While these were the names that got me to reading those scorecards, I also began to notice another set of names who hadn’t played for India till then but would keep turning in performances that would get them a mention in the newspapers. This gave me another set of players to secretly root for and one more reason to read the scorecards of domestic games seriously.

The likes of Mithun Manhas, Amit Bhandari, Subramaniam Badrinath began to emerge as some of the names I would look for in the scorecards and would feel a slight disappointment when I wouldn’t find them since it meant that they weren’t’ the top performers in those matches. Looking back, despite being purely innocent, it was also strange how I developed a connection with cricketers whose bowling actions or batting styles I had never seen. It was only when I began to buy Sportstar every month that I saw how a Subramaniam Badrinath or a Ranadeb Bose looked, whose feats I had been cheering for quite some time by then. And still, I didn’t have any idea how did so many of those other names I had been reading about looked like.

Then there were names that remained stuck in my head merely because of the way they were – quirky for a young teenager. There was Uttar Pradesh’s Ashish Winston Zaidi, who, I’d later come to know was nicknamed ‘Amar Akbar Anthony’ for his amazingly secular sounding name. Barrington Rowland seemed like a bit of Cricket’s Tom Alter. There was also Mumbai’s Wilkin Mota whose surname would make me chuckle. Another such name was Yere Goud, a Railways stalwart who always seemed to score runs. Even today, I don’t know how do all these men look like. But the quirkiness of their names made me look for them in the newspapers.

But my favorite was a certain ‘I Pathan’ who seemed to take a lot of wickets despite being at two places at the same time! At least, that’s what I used to think for a while. Let me tell you what happened. The curly-haired broad-shouldered youngster named Irfan Pathan had already made a name for himself quite early in his career by 2004. Sometime after that, I remember reading I Pathan’s name for Baroda on a scorecard at a time when he was playing for team India. I couldn’t understand. I thought it was a typing error on the part of the newspaper. It was later that I realized that two Irfan Pathans played for Baroda. It didn’t help my confusion then that the other man in question and the source of my confusion, Irfan Saifi Pathan, was also a left-arm pacer who opened the bowling for Baroda, often with the more famous Irfan Pathan.

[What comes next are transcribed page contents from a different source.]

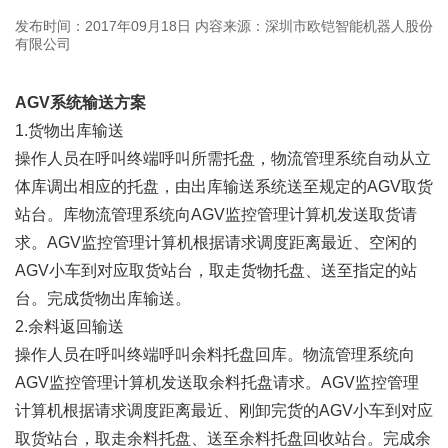
发布时间：2017年09月18日
内容来源：深圳市欧铠智能机器人股份
有限公司
AGV系统输送方案
1.货物出库输送
操作人员在呼叫终端呼叫所需托盘，物流管理系统自动从立
体库调出相应的托盘，由出库输送系统送至规定的AGV取货
站台。库物流管理系统向AGV监控管理计算机发送取货请
求。AGV监控管理计算机根据请求调度距离最近、空闲的
AGV小车到对应取货站台，取走货物托盘、送至指定的站
台。完成货物出库输送。
2.余料返回输送
操作人员在呼叫终端呼叫余料托盘回库。物流管理系统向
AGV监控管理计算机发送取余料托盘请求。AGV监控管理
计算机根据请求调度距离最近、刚卸完货的AGV小车到对应
取货站台，取走余料托盘、送至余料托盘回收站台。完成余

Seeing these ‘names on the scorecard’ make the team India squad felt good for some reason, partly because I knew their run-scoring/wicket taking feats that got them here and partly because I knew. Yeah, for someone who watched a lot of cricket with his father who would tell how a Sachin played a blinder at Sharjah and how Sourav helped India overcome Pakistan in Dhaka, it was nice to have some information that he didn’t have about a new incoming player. I remember my father being bemused at how Dinesh Mongia kept making comebacks to the Indian team despite a disappointing 2003 World Cup. I took the opportunity to tell him about his brilliant run with the Punjab team that made it difficult for the selectors to ignore him.

What those tiny scorecards did was that with so little information in them, they left a lot of space for imaginations to run wild. I would often cook up match scenarios in my head based on the few variables made available through those scorecards. In hindsight, I feel it was to us in the 2000s what radio commentary was to those growing up in the 1960s and 70s.

Much changed with the Indian Premier League where I was finally cheering for some of these names while watching them play. Remember, the first season of the jamboree that I could watch on my TV screen was in 2009 when finally we bid Doordarshan adieu from our lives. Finally, I knew how Ashoke Dinda looked like when running in to bowl and how a Shikhar Dhawan looked like batting.

For once, for me, they had become more than just names on a scorecard.